- Given problem: Rewrite the lines below with each "pose" changed to "camera" and everything else kept the same. Leave out the pictures.

[start of Material provided]

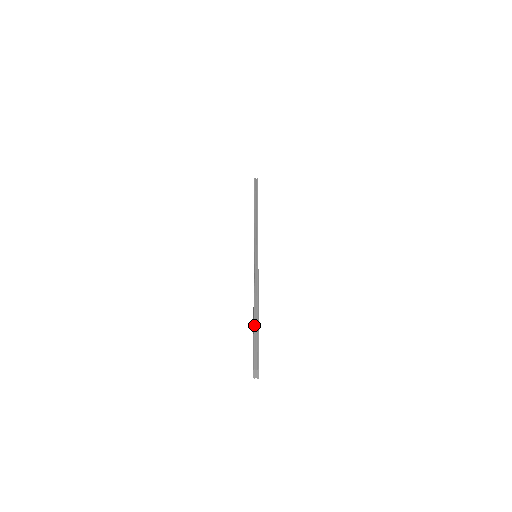
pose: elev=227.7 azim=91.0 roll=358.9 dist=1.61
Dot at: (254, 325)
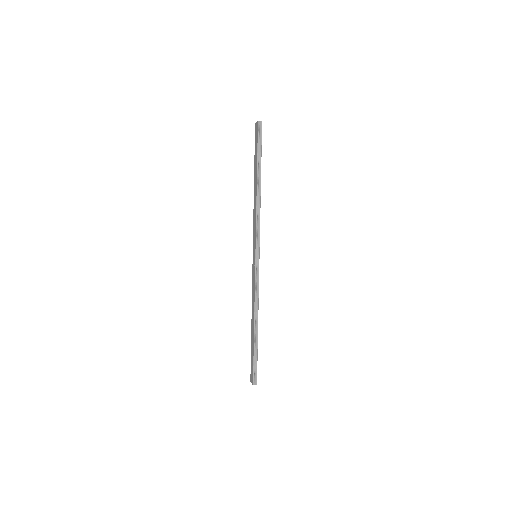
Dot at: (254, 346)
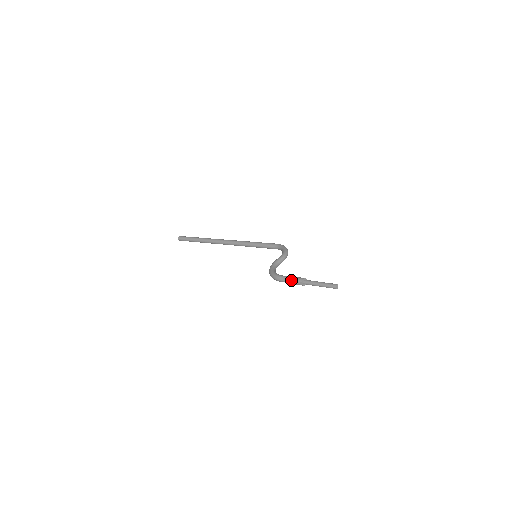
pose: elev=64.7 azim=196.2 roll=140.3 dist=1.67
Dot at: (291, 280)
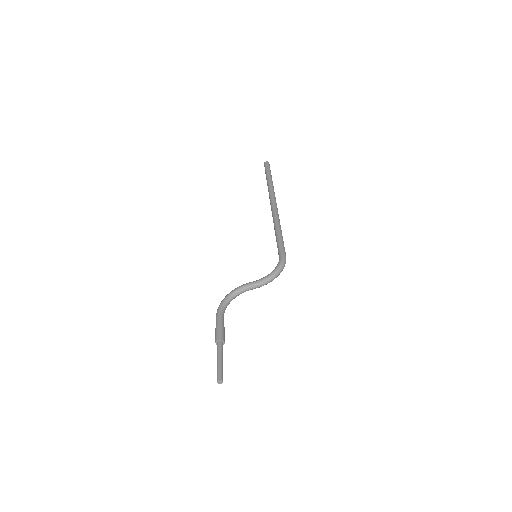
Dot at: (215, 329)
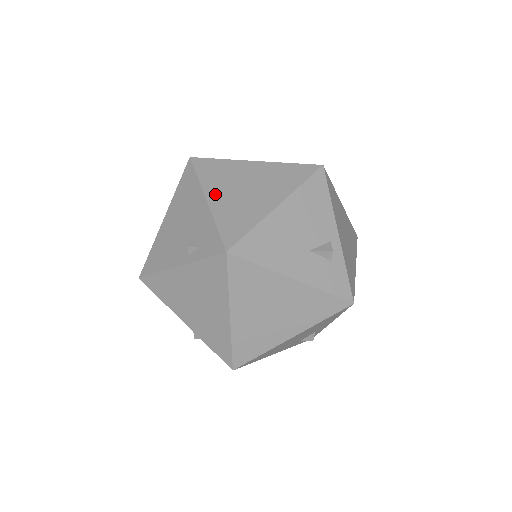
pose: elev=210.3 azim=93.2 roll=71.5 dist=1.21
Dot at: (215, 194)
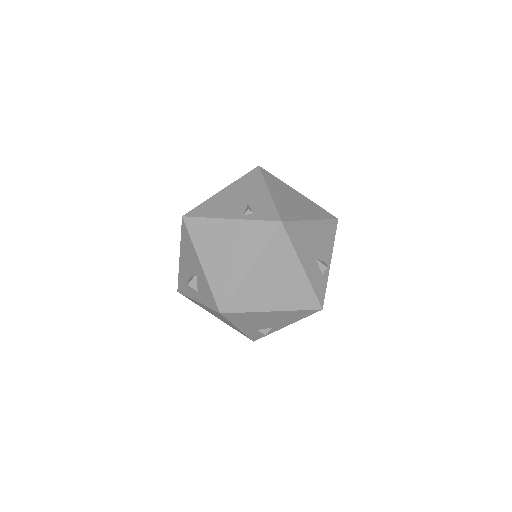
Dot at: (275, 192)
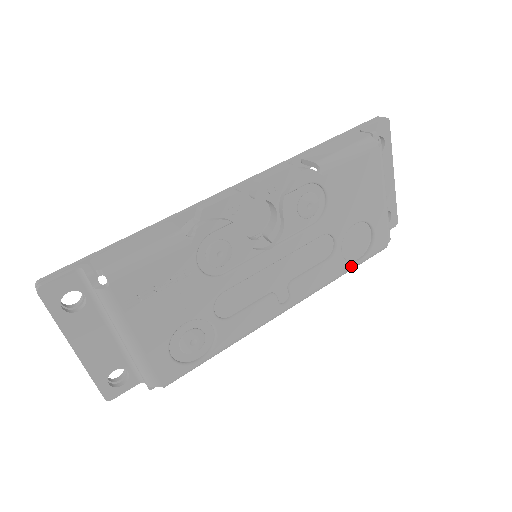
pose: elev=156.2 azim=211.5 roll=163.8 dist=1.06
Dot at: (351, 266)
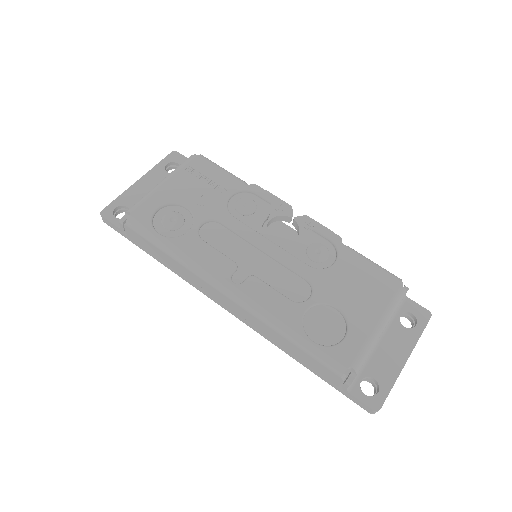
Dot at: (302, 333)
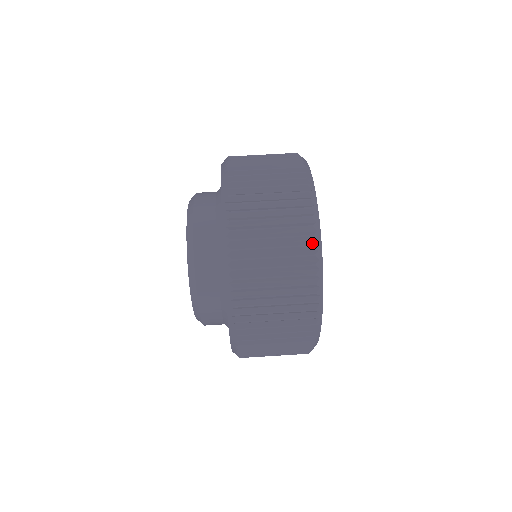
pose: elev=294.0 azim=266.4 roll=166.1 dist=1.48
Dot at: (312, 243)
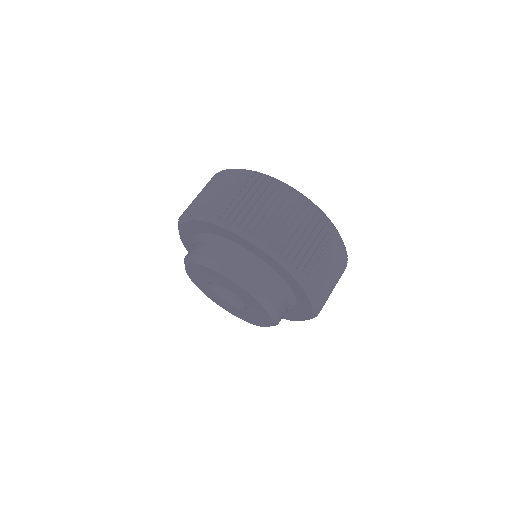
Dot at: (344, 248)
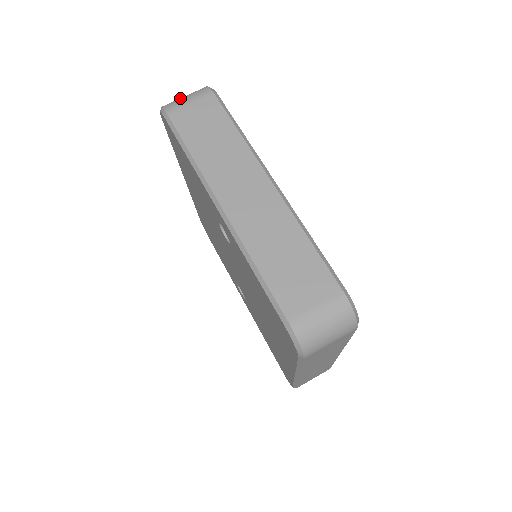
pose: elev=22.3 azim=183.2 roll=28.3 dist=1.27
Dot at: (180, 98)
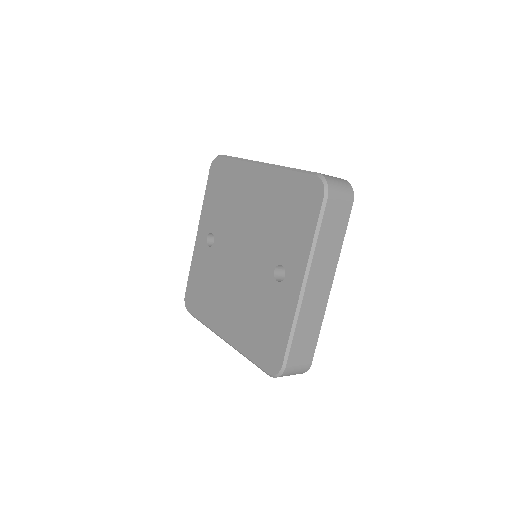
Dot at: (338, 185)
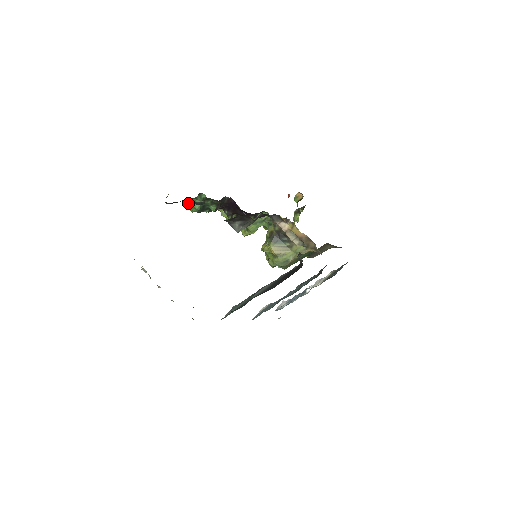
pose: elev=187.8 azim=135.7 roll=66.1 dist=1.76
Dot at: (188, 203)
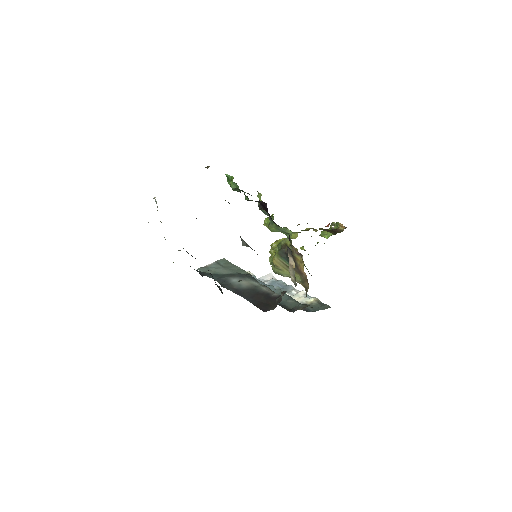
Dot at: occluded
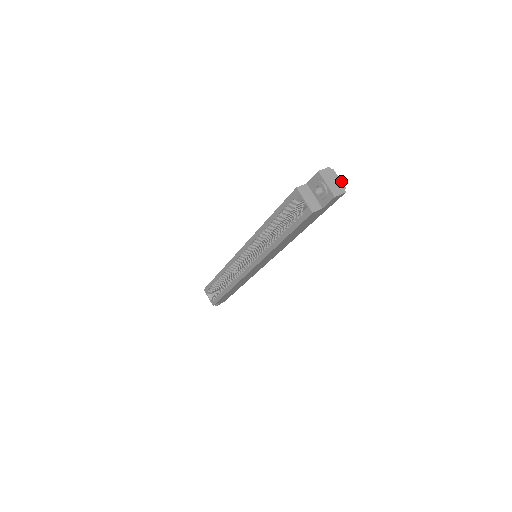
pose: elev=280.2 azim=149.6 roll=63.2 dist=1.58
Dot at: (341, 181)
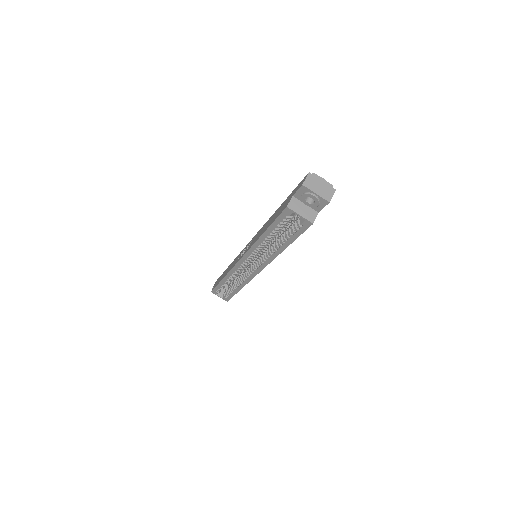
Dot at: (326, 181)
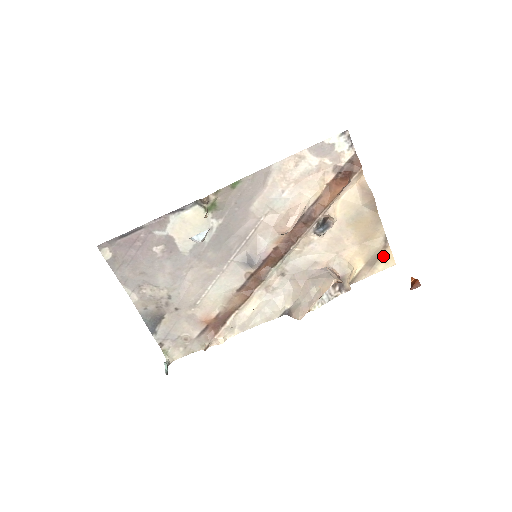
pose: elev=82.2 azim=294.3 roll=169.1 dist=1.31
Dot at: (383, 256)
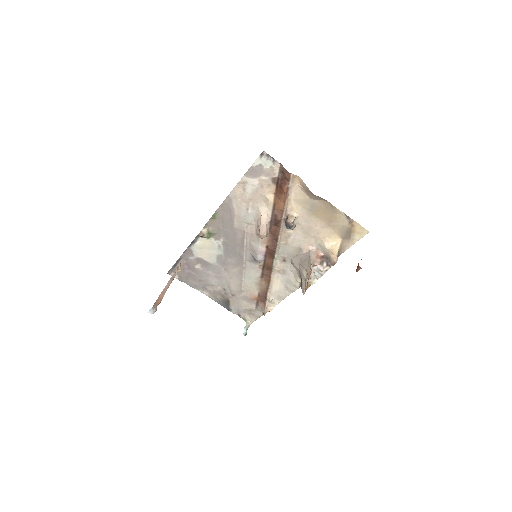
Dot at: (354, 229)
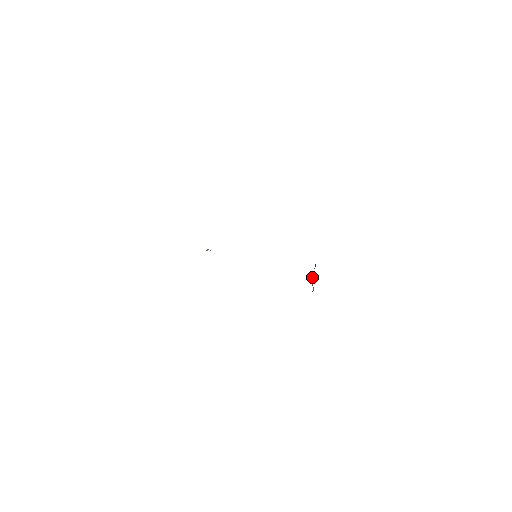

[end of Material provided]

- Solution to this task:
camera: elev=227.7 azim=91.0 roll=358.9 dist=1.61
Dot at: (254, 325)
Dot at: (254, 346)
camera: elev=64.7 azim=196.2 roll=140.3 dist=1.67
Dot at: (291, 280)
Dot at: (215, 329)
camera: elev=210.3 azim=93.2 roll=71.5 dist=1.21
Dot at: (215, 194)
Dot at: (275, 192)
camera: elev=156.2 azim=211.5 roll=163.8 dist=1.06
Dot at: (351, 266)
Dot at: (302, 333)
camera: elev=294.0 azim=266.4 roll=166.1 dist=1.48
Dot at: (312, 243)
Dot at: (344, 248)
camera: elev=22.3 azim=183.2 roll=28.3 dist=1.27
Dot at: (180, 98)
Dot at: (338, 185)
camera: elev=187.8 azim=135.7 roll=66.1 dist=1.76
Dot at: (188, 203)
Dot at: occluded
camera: elev=280.2 azim=149.6 roll=63.2 dist=1.58
Dot at: (341, 181)
Dot at: (326, 181)
camera: elev=82.2 azim=294.3 roll=169.1 dist=1.31
Dot at: (383, 256)
Dot at: (354, 229)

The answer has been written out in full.